DOI: 10.1615/MultScienTechn.v23.i1.40
pages 77-100

THE DISTRIBUTION PARAMETER C0 IN THE DRIFT FLUX MODELING OF FORCED CONVECTIVE BOILING

Fabrice Francois
Commissariat à l'Energie Atomique, DTN/SE2T, 38054 Grenoble Cedex 9, France
Jean-Marc Delhaye
Clemson University, Department of Mechanical Engineering, USA
Philippe Clement
Commissariat à l'Energie Atomique, DEN/DNT/SE2T, Grenoble, France

ABSTRACT

Forced convective boiling is of great interest for several applications in the power and process industry, particularly in nuclear plants. Depending on the type of pressurized water reactors, boiling may be encountered in the cooling channels during startup, nominal, incidental or accidental conditions with void fractions as large as 0.90. The objective of the present study is to characterize the two-phase flow patterns under such thermal hydraulic conditions. Using experimental data sets obtained on a Refrigerant 12 (R12) loop at CEA/Grenoble, we have shown that at high void fractions the flow behaves like a bubble emulsion; i.e., the liquid phase remains the continuous phase whatever the void fraction.
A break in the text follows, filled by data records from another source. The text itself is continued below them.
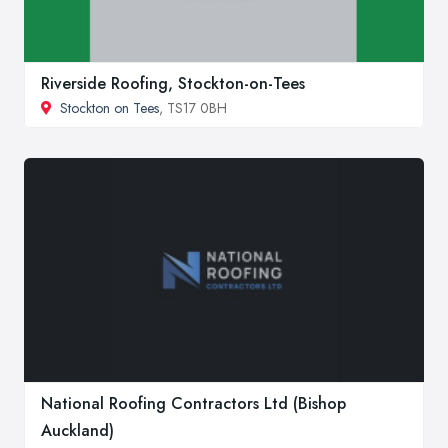
Riverside Roofing, Stockton-on-Tees
Stockton on Tees
, TS17 0BH
National Roofing Contractors Ltd (Bishop
Auckland)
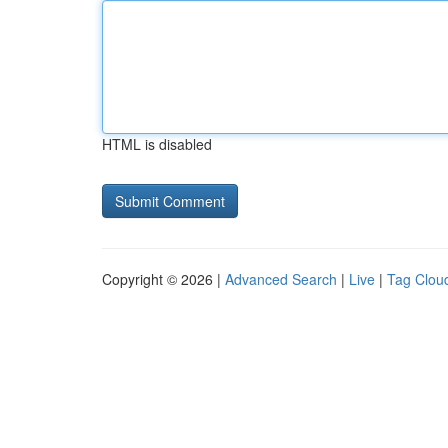
HTML is disabled
Copyright © 2026 |
Advanced Search
|
Live
|
Tag Clou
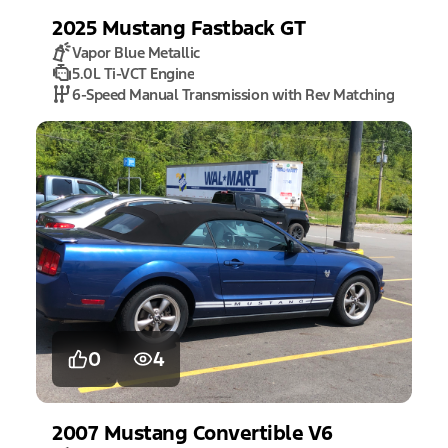
2025
Mustang
Fastback GT
Vapor Blue Metallic
5.0L Ti-VCT Engine
6-Speed Manual Transmission with Rev Matching
0
4
2007
Mustang
Convertible V6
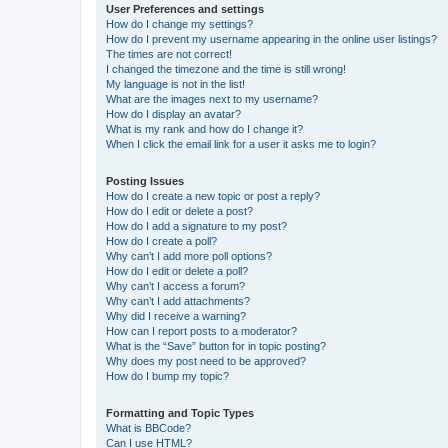
User Preferences and settings
How do I change my settings?
How do I prevent my username appearing in the online user listings?
The times are not correct!
I changed the timezone and the time is still wrong!
My language is not in the list!
What are the images next to my username?
How do I display an avatar?
What is my rank and how do I change it?
When I click the email link for a user it asks me to login?
Posting Issues
How do I create a new topic or post a reply?
How do I edit or delete a post?
How do I add a signature to my post?
How do I create a poll?
Why can’t I add more poll options?
How do I edit or delete a poll?
Why can’t I access a forum?
Why can’t I add attachments?
Why did I receive a warning?
How can I report posts to a moderator?
What is the “Save” button for in topic posting?
Why does my post need to be approved?
How do I bump my topic?
Formatting and Topic Types
What is BBCode?
Can I use HTML?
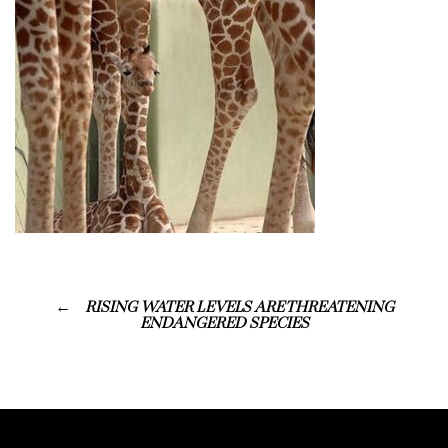
RISING WATER LEVELS ARE THREATENING
ENDANGERED SPECIES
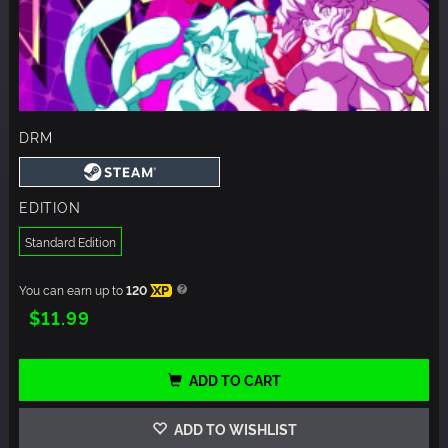
DRM
EDITION
Standard Edition
You can earn up to
120
XP
$11.99
ADD TO CART
ADD TO WISHLIST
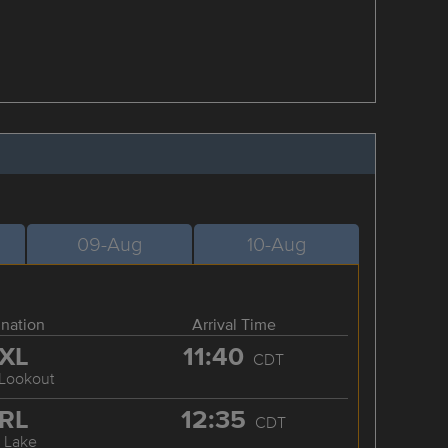
09-Aug
10-Aug
ination
Arrival Time
XL
11:40
CDT
 Lookout
RL
12:35
CDT
 Lake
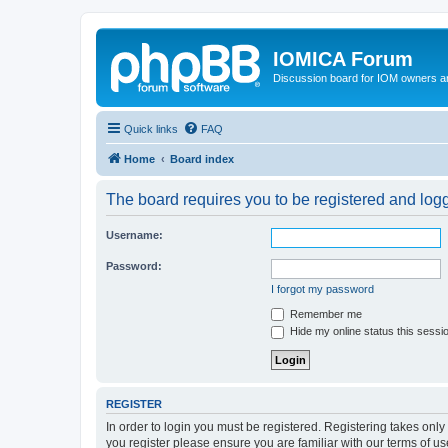
IOMICA Forum
Discussion board for IOM owners an
Quick links
FAQ
Home
Board index
The board requires you to be registered and logge
Username:
Password:
I forgot my password
Remember me
Hide my online status this sessi
REGISTER
In order to login you must be registered. Registering takes onl
you register please ensure you are familiar with our terms of 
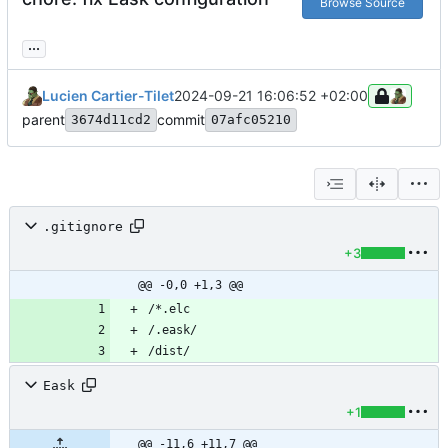
Browse Source
...
Lucien Cartier-Tilet
2024-09-21 16:06:52 +02:00
parent
commit
3674d11cd2
07afc05210
.gitignore
+3
@@ -0,0 +1,3 @@
Eask
+1
@@ -11,6 +11,7 @@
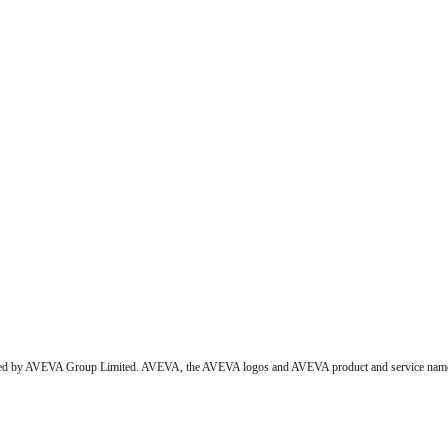
wned by AVEVA Group Limited. AVEVA, the AVEVA logos and AVEVA product and service names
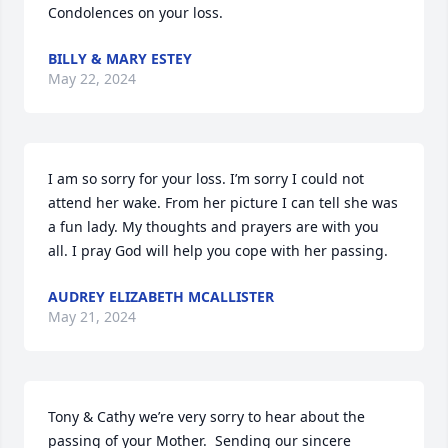
Condolences on your loss.
BILLY & MARY ESTEY
May 22, 2024
I am so sorry for your loss. I’m sorry I could not 
attend her wake. From her picture I can tell she was 
a fun lady. My thoughts and prayers are with you 
all. I pray God will help you cope with her passing.
AUDREY ELIZABETH MCALLISTER
May 21, 2024
Tony & Cathy we’re very sorry to hear about the 
passing of your Mother.  Sending our sincere 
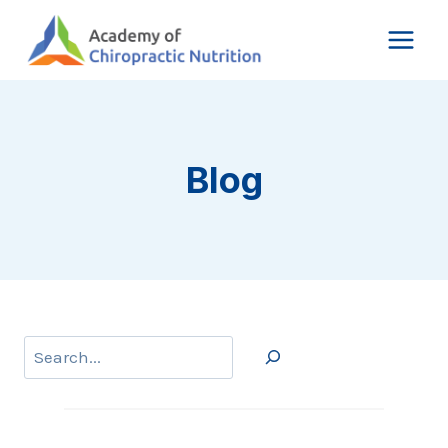
Skip
to
content
Blog
Search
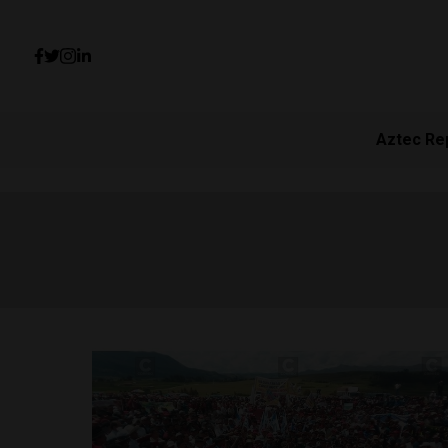
Aztec Re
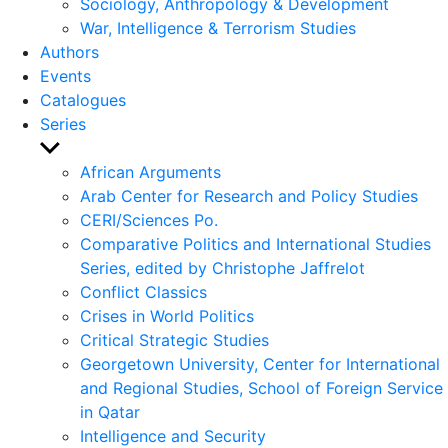
Sociology, Anthropology & Development
War, Intelligence & Terrorism Studies
Authors
Events
Catalogues
Series
Show
sub
African Arguments
menu
Arab Center for Research and Policy Studies
CERI/Sciences Po.
Comparative Politics and International Studies
Series, edited by Christophe Jaffrelot
Conflict Classics
Crises in World Politics
Critical Strategic Studies
Georgetown University, Center for International
and Regional Studies, School of Foreign Service
in Qatar
Intelligence and Security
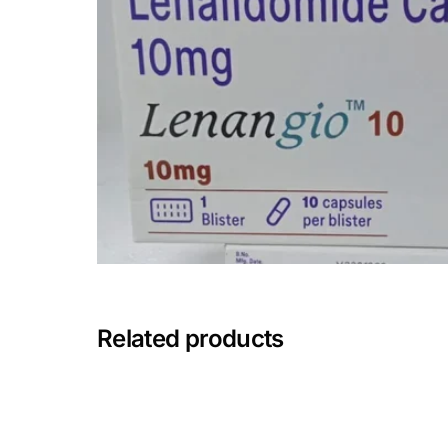
Depression Screener
Anxiety Screener
Fertility Risk Screening
Cancer Emergency Screening
CLINICAL PROGRAMS
Oncology (Cancer)
Fertility
Related products
Diabetes
Heart Health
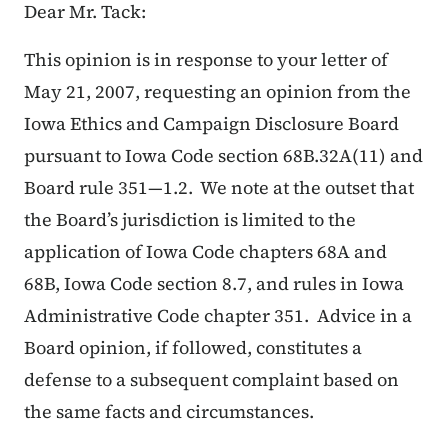
Dear Mr. Tack:
This opinion is in response to your letter of
May 21, 2007, requesting an opinion from the
Iowa Ethics and Campaign Disclosure Board
pursuant to Iowa Code section 68B.32A(11) and
Board rule 351—1.2. We note at the outset that
the Board’s jurisdiction is limited to the
application of Iowa Code chapters 68A and
68B, Iowa Code section 8.7, and rules in Iowa
Administrative Code chapter 351. Advice in a
Board opinion, if followed, constitutes a
defense to a subsequent complaint based on
the same facts and circumstances.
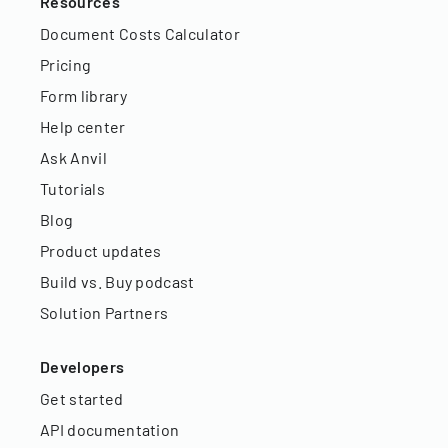
Resources
Document Costs Calculator
Pricing
Form library
Help center
Ask Anvil
Tutorials
Blog
Product updates
Build vs. Buy podcast
Solution Partners
Developers
Get started
API documentation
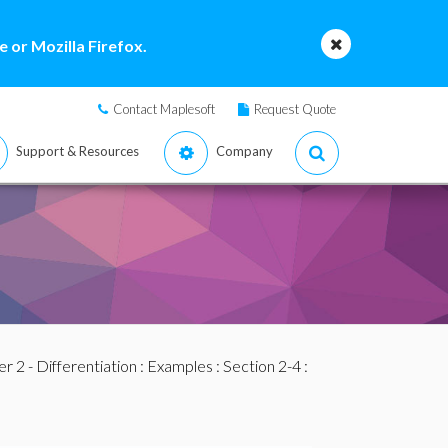
 or Mozilla Firefox.
Contact Maplesoft
Request Quote
Support & Resources
Company
r 2 - Differentiation
:
Examples
:
Section 2-4
:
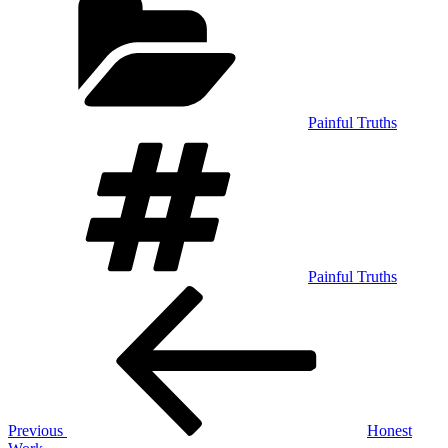
Painful Truths
Tags
Painful Truths
Post
Previous
Post
navigation
Previous
Honest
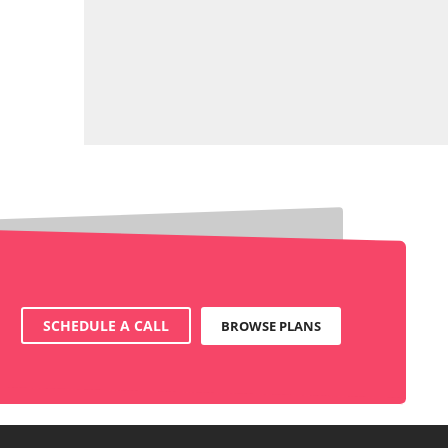
SCHEDULE A CALL
BROWSE PLANS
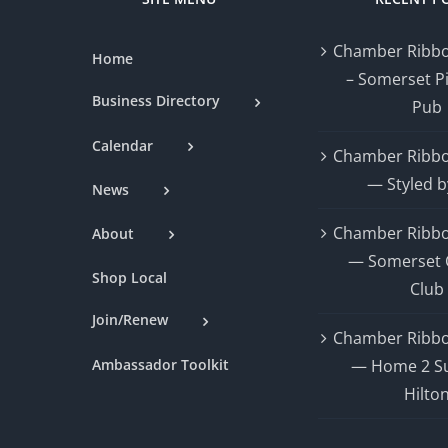
Chamber Ribbo
Home
– Somerset P
Business Directory
Pub
Calendar
Chamber Ribbo
— Styled b
News
Chamber Ribbo
About
— Somerset 
Shop Local
Club
Join/Renew
Chamber Ribbo
Ambassador Toolkit
— Home 2 Su
Hilto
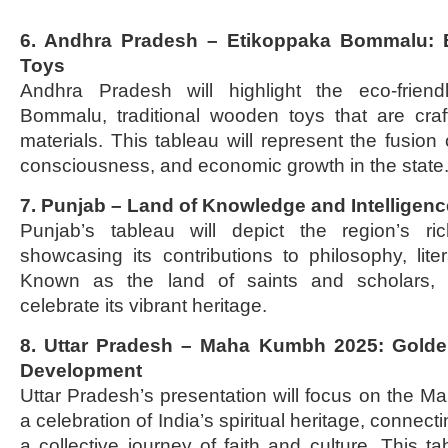
6. Andhra Pradesh – Etikoppaka Bommalu: 
Toys
Andhra Pradesh will highlight the eco-friend
Bommalu, traditional wooden toys that are craf
materials. This tableau will represent the fusion 
consciousness, and economic growth in the state
7. Punjab – Land of Knowledge and Intelligenc
Punjab’s tableau will depict the region’s rich
showcasing its contributions to philosophy, lite
Known as the land of saints and scholars, P
celebrate its vibrant heritage.
8. Uttar Pradesh – Maha Kumbh 2025: Golden
Development
Uttar Pradesh’s presentation will focus on the
a celebration of India’s spiritual heritage, connecti
a collective journey of faith and culture. This tab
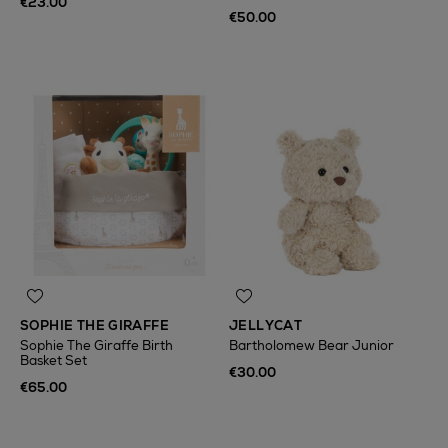
€23.00
€50.00
SOPHIE THE GIRAFFE
JELLYCAT
Sophie The Giraffe Birth
Bartholomew Bear Junior
Basket Set
€30.00
€65.00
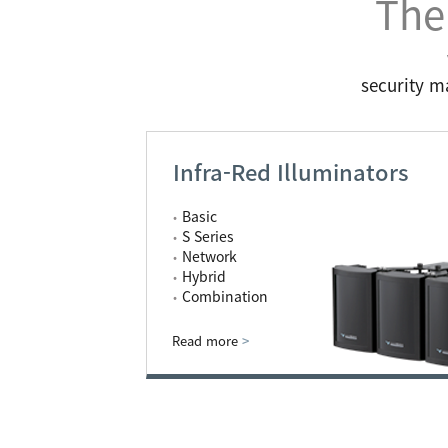
The
security m
Infra-Red Illuminators
Basic
S Series
Network
Hybrid
Combination
Read more
>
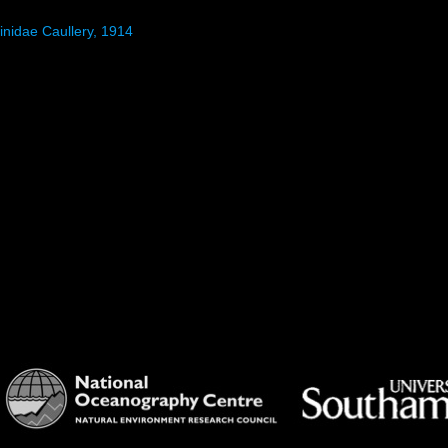
inidae Caullery, 1914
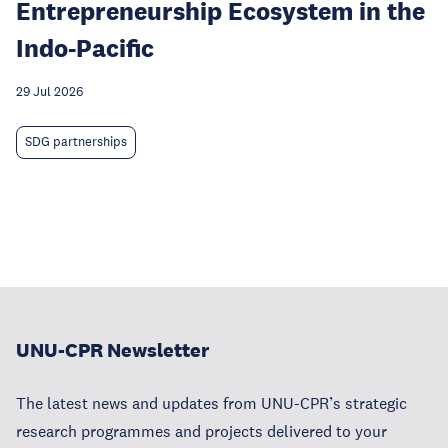
Entrepreneurship Ecosystem in the
Indo-Pacific
29 Jul 2026
SDG partnerships
UNU-CPR Newsletter
The latest news and updates from UNU-CPR’s strategic
research programmes and projects delivered to your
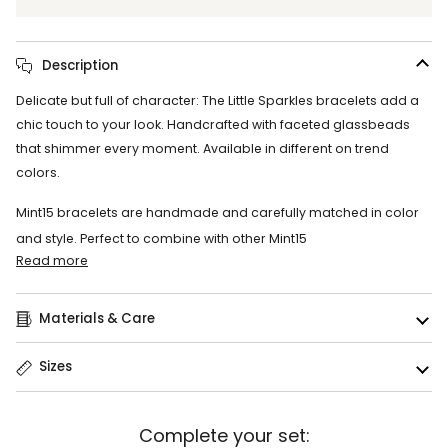
Description
Delicate but full of character: The Little Sparkles bracelets add a
chic touch to your look. Handcrafted with faceted glassbeads
that shimmer every moment. Available in different on trend
colors.
Mint15 bracelets are handmade and carefully matched in color
and style. Perfect to combine with other Mint15
Read more
Materials & Care
Sizes
Complete your set:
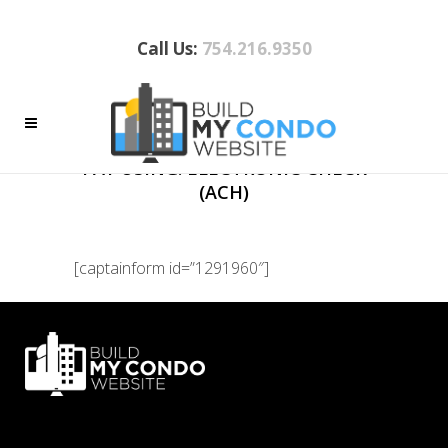
Call Us:
754.216.9350
PAYMENT
PAY USING: ELECTRONIC CHECK
(ACH)
[captainform id=”1291960″]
On the basis of this conclusion, we propose a new model for the distribution parameter, C0, of the drift-flux model. This model is first qualified on subcooled, low void fraction R12 experimental data in a circular tube. The model is then shown to give results in good agreement with high void fraction saturated R12 data in a circular tube as well as with experimental data obtained for water saturated boiling at pressures greater than 10 MPa in narrow rectangular channels.